Document section:
• • •
As far as I know, before last week the term "costume jewelry workout" did not exist. I credit my client Amanda with the phrase's genesis. (It was particularly impressive since she came up with the phrase at 6:15 a.m. I am barely awake at that hour.)
Amanda first used the phrase when I was walking her through how to recruit her bum muscles. (Important side note -- most people have a hard time engaging their glutes -- their bums. A lot of us have developed "glute amnesia" from all the sitting we do. Our glutes just don't want to work.) Anyway, superficially Amanda looked like she was doing the exercise, but I could tell she was substituting other muscles for her bum. The exercise just looked too easy. I gave Amanda a few cues to help her engage her bum, including placing her hand on the bum cheek she was supposed to be using. Placing your hand on the muscle you want to work is a great tactile cue for the brain. It helps the brain pinpoint the muscle you want to use.
When Amanda started to do the exercise correctly she said, "when you do this right, it is really hard. Before I was doing the 'costume jewelry' version, now I am doing the '18 carat gold' version of the exercise."
Many people just go through the motions when they work out because they don't realize how important it is to be conscious of the muscles they are recruiting, but as Amanda discovered, when you concentrate and become mindful of your movements, the quality of the exercise you are doing improves. Lack of awareness means you simply strengthen muscles and reinforce neural pathways that are already strong.
Don't get me wrong, not every workout, and not every repetition can, or should be "18 Carat Gold" calibre.
If you are new to exercise, anything that will motivate you to exercise, including zoning out in front of the TV, is OK. Even exercise enthusiasts sometimes need a "costume jewelry workout." Just doing something is better than skipping it altogether. When I need extra incentive to bike indoors on my trainer, I have been known to watch DVD on my laptop. I don't get frustrated at myself for not 'giving the workout my undivided attention' because I know I would have skipped the workout if I didn't allow myself the pleasure of watching Grey's Anatomy or ER.
In fact, I have always been secretly annoyed by runners who say that 'real runners' don't listen to music because they want to focus 100 per cent on their training. I love my iPod. Some days it is the only thing that will get me through my run. Doing something will always make me feel better than doing nothing. If I am in a crummy mood I will often do a relaxed 'costume jewelry' run, where I am just going through the motions. The run gets my blood flowing, makes me feel productive and ensures I sleep well.
The trick is you need to have enough awareness to know when you are doing the 'costume jewelry' version versus the real thing, as well as when it is imperative for your workout to be the '18 carat gold' variety.
• • •
Collected data
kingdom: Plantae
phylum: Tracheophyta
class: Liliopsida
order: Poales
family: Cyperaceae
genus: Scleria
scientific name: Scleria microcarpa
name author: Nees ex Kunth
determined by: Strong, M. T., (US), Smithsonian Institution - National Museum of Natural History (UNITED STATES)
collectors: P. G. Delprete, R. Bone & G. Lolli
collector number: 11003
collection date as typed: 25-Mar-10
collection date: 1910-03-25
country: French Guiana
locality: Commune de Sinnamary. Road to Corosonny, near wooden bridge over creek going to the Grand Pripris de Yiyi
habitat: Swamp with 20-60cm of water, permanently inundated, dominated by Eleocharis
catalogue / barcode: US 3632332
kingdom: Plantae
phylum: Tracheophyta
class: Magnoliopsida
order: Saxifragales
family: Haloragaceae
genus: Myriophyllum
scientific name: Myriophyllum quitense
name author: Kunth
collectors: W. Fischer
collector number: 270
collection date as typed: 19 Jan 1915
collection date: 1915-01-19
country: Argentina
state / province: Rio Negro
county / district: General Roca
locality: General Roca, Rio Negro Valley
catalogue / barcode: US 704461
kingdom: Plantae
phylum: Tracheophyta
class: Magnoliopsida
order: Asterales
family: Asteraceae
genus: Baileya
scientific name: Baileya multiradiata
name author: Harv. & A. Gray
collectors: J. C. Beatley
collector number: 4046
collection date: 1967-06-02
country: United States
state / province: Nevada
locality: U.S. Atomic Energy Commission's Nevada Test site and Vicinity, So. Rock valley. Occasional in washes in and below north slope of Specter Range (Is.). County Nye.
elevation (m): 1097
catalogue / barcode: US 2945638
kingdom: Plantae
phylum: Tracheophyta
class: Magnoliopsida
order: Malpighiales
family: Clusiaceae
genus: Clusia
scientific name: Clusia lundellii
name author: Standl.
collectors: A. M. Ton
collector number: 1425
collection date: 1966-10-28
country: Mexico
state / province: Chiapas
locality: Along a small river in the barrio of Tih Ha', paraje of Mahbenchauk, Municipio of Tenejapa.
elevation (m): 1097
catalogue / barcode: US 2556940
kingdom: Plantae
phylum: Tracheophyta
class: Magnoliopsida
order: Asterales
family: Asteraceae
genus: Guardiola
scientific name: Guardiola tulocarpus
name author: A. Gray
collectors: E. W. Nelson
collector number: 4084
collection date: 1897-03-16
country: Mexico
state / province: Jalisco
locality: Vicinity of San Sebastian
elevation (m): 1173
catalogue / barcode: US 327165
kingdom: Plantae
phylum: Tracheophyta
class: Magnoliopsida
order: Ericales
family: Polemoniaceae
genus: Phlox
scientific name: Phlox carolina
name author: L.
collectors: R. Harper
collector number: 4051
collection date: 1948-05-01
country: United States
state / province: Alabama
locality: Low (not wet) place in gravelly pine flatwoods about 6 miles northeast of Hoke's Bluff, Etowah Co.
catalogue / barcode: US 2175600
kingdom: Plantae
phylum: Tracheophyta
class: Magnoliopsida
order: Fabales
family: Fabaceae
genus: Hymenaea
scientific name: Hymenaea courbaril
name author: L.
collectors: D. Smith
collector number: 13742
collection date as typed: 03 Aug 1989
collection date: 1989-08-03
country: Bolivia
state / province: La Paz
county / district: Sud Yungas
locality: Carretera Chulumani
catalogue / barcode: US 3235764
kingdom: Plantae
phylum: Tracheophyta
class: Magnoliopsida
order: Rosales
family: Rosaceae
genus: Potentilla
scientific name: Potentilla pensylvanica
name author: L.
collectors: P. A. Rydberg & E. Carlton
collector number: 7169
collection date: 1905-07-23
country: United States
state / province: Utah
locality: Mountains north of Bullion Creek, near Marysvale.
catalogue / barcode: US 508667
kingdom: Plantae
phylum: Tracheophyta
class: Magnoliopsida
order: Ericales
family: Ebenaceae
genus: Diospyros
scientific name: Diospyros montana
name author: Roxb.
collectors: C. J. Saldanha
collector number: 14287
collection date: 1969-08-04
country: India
• • •
Work task: In the text on the "costume jewelry workout," what tactile cue helps Amanda engage her bum muscles?

Task response: Placing her hand on the bum cheek she was supposed to be using.